When I was a child, I had little time for other children. Adults were more interesting, knew more, could offer useful insights when offered a crazy scenario. Most kids (boys) I knew wanted to talk about sports or, as they got older, rock bands (video games were a thing of the future). And then there were the bullies.

When I became an adult, I noticed that children were mostly fine - and appeared to think I was fine. But I seemed not to interest them, nor they me.

Then, through traumatic events affecting a young friend who had just finished college, I learned about "family law" and "child support".

Society's message was loud and clear: unless having a child is the most important priority in your life, do not risk fatherhood (in or out of wedlock) - because if you do and the mother so chooses, we will treat you like a felon on 20-year parole. For one child we will take a quarter (or so) of your pretax income potential. This will not be an additional income tax: it will be an assessment and you will owe it even if you earn less than we expect or are temporarily out of work. It will not actually go to the child, nor need any of it be spent on the child. It may greatly exceed the cost to raise the child yourself, and we will not limit it. We will subject you to regular intrusive monitoring of your income potential. If you fail to pay, you will go to jail. You will be accorded the rights of an income-generating human property (and there's a name for that). And, if you get married, or have more than one child, all that's just the beginning!
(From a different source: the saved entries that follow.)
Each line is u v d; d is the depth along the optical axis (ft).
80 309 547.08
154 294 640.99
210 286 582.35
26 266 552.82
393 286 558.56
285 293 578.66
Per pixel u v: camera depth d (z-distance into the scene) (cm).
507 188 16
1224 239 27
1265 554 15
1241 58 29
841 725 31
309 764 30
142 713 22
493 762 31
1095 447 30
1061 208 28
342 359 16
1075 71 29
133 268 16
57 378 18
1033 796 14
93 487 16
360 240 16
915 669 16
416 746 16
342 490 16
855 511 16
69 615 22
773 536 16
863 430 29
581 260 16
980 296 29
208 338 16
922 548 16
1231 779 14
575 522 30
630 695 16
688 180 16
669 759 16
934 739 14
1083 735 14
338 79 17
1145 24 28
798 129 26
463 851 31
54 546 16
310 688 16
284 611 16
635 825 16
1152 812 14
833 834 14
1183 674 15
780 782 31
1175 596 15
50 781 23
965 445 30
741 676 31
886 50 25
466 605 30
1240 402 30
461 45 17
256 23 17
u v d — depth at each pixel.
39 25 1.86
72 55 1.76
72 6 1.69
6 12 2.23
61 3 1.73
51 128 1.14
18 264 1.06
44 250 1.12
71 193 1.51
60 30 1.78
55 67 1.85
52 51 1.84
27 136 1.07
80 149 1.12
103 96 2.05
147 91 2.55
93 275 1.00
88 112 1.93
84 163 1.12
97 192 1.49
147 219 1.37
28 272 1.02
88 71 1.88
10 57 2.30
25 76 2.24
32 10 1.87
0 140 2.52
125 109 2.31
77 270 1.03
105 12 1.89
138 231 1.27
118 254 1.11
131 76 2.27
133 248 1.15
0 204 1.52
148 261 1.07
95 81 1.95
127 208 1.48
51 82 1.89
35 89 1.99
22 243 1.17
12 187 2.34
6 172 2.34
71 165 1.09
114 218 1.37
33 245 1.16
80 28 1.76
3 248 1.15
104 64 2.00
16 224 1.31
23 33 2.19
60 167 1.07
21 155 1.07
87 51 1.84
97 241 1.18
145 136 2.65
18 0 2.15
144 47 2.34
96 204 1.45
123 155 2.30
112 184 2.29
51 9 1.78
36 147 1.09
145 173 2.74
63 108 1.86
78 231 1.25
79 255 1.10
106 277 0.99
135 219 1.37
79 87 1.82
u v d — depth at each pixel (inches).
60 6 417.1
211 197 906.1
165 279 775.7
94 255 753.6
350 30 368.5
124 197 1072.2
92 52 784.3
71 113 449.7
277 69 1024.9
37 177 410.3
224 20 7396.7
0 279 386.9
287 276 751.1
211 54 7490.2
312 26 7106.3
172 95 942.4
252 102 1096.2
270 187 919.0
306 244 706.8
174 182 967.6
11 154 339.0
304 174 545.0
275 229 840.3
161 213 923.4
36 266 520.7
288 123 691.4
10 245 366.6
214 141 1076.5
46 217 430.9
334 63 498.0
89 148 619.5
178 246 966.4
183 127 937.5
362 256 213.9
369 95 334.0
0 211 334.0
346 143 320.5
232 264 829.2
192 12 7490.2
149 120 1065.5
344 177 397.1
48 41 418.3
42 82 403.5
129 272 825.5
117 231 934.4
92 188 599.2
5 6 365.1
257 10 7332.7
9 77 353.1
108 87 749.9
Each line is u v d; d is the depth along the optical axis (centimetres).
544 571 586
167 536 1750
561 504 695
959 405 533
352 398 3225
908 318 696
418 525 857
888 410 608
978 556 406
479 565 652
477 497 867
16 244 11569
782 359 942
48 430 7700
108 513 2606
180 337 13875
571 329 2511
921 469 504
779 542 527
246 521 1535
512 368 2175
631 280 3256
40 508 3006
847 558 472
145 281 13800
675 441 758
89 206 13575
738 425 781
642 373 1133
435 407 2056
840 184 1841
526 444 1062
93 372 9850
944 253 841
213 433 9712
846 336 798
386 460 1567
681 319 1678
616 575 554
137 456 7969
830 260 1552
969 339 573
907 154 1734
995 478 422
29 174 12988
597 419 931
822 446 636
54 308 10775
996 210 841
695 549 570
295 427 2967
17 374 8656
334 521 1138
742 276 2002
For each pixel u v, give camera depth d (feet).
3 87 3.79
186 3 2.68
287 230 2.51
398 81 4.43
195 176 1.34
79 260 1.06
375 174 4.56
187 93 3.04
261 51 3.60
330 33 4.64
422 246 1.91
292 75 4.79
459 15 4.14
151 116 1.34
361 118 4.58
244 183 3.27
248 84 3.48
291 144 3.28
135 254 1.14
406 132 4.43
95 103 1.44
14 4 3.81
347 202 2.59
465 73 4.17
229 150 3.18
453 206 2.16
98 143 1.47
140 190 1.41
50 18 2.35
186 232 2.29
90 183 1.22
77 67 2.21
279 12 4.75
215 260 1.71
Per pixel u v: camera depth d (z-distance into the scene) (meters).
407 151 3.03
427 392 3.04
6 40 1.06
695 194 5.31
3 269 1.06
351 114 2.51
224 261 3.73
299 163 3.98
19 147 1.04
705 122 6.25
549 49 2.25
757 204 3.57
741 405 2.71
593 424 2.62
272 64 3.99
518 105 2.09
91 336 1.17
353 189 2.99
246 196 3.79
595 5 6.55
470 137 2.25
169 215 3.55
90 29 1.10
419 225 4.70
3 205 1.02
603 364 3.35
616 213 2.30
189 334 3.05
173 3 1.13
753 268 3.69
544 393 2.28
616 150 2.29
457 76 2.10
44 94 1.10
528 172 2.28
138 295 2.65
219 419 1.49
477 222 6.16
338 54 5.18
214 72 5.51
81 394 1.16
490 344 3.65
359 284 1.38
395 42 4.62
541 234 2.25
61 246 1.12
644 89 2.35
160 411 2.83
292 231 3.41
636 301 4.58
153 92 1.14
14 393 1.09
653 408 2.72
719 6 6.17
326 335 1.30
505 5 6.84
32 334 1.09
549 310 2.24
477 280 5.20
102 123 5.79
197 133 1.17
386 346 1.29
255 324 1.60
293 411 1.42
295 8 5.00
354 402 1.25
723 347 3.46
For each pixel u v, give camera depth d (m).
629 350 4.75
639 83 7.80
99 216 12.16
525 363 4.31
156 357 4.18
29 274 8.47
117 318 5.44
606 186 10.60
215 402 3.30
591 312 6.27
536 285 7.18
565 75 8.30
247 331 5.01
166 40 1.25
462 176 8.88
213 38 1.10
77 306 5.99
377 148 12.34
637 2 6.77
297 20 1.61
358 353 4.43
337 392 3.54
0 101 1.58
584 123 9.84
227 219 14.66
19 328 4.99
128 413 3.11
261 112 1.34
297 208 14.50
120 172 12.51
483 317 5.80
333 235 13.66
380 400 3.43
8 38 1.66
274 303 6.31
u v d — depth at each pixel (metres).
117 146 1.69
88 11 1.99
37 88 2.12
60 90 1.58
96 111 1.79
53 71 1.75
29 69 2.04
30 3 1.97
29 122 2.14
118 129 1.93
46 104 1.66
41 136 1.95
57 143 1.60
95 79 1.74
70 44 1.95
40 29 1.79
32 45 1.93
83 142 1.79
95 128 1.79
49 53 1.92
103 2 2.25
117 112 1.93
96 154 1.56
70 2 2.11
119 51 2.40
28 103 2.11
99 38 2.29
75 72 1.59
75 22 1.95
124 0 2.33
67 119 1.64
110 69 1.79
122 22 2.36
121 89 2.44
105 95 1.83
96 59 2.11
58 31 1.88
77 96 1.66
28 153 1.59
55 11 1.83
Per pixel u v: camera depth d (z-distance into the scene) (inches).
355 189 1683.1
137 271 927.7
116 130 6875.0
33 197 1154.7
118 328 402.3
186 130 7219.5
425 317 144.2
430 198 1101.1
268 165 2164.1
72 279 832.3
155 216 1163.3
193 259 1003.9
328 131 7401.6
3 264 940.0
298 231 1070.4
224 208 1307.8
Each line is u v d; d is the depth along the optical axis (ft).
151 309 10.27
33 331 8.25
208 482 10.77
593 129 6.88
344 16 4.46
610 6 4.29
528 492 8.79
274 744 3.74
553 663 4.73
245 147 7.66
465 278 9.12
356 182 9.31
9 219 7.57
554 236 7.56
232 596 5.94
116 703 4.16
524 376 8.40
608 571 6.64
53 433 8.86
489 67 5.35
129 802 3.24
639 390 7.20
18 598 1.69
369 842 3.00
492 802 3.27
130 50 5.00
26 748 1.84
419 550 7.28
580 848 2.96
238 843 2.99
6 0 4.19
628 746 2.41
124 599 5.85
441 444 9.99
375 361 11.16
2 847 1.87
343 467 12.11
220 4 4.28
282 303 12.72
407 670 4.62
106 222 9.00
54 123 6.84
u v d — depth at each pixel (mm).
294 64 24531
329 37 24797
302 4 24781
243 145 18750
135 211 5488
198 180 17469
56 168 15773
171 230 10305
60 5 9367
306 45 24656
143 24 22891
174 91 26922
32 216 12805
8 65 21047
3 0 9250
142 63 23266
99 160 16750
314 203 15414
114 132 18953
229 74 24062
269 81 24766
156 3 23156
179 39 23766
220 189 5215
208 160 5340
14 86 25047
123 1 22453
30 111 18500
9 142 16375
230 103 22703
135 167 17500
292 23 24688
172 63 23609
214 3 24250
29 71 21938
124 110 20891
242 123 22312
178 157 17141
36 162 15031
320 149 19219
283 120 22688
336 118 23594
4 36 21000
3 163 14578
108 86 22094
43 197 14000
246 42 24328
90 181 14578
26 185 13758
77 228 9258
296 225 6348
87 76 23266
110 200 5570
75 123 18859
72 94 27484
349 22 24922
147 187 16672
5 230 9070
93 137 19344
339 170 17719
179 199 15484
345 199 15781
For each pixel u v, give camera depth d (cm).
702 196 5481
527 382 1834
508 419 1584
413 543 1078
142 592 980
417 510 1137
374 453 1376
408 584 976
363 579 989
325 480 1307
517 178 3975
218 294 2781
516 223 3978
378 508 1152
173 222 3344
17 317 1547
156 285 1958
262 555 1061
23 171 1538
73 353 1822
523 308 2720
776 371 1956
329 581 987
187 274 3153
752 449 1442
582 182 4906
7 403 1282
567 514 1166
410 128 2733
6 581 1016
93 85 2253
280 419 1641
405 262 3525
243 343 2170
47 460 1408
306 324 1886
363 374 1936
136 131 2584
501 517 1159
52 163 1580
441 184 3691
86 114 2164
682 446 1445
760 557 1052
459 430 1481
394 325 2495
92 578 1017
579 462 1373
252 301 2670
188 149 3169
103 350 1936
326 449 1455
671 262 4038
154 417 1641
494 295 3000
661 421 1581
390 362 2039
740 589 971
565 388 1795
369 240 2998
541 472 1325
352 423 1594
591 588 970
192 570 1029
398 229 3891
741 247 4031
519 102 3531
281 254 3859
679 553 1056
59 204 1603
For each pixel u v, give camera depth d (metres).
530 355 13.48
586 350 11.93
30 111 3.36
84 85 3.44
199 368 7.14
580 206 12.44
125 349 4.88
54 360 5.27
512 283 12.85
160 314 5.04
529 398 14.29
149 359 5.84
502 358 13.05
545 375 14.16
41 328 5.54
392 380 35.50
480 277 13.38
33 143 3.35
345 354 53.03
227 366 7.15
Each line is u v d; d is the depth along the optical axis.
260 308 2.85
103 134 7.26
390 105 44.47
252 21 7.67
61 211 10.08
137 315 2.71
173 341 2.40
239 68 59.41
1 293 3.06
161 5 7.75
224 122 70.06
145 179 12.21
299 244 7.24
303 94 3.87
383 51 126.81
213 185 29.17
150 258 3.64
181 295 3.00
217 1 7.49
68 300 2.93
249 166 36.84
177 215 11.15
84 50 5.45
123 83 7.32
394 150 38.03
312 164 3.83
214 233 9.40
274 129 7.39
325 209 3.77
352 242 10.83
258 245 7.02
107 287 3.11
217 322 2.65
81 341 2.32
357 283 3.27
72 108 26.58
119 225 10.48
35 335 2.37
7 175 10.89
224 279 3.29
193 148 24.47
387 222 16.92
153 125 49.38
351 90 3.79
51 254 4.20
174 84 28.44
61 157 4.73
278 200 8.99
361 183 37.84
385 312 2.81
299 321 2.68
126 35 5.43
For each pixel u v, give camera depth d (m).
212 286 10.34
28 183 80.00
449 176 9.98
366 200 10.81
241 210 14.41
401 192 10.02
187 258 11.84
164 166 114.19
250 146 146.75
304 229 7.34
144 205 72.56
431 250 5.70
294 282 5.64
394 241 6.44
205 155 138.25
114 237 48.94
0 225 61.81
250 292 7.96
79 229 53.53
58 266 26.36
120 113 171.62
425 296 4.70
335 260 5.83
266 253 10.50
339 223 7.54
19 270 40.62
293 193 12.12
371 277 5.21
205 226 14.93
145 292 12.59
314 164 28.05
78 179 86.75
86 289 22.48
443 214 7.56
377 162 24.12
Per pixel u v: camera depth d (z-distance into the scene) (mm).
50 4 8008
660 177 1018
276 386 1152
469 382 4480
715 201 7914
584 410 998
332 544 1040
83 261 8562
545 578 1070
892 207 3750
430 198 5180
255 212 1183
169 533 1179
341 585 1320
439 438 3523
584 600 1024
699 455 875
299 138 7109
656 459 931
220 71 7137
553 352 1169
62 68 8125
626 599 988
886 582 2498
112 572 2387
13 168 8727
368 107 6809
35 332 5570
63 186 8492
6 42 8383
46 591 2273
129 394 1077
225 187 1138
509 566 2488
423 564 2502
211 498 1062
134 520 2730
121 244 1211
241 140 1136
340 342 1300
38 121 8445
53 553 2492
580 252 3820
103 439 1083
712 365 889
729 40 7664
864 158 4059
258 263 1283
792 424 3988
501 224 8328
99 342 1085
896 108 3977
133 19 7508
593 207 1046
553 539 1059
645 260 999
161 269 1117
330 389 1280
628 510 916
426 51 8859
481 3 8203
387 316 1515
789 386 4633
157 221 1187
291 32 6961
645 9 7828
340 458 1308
Like many young adults, I dreamed of finding "the one" and although I wasn't enthusiastic about children I knew that "the one" was likely to want some, which was a tradeoff I could make peace with. Kids, while uninteresting, seemed generally okay. I might even like them, who knew? It might be fun.

But at that price?

Before I was 30 - decades ago, now - I had very reluctantly arrived at my answer. I abandoned the search for "the one". I do not have children. Yes, I might well have been happier on the traditional path, had it worked out well. But society made its preferences very clear, and the penalties very compelling. I did what society wanted - so don't come to me now and ask why.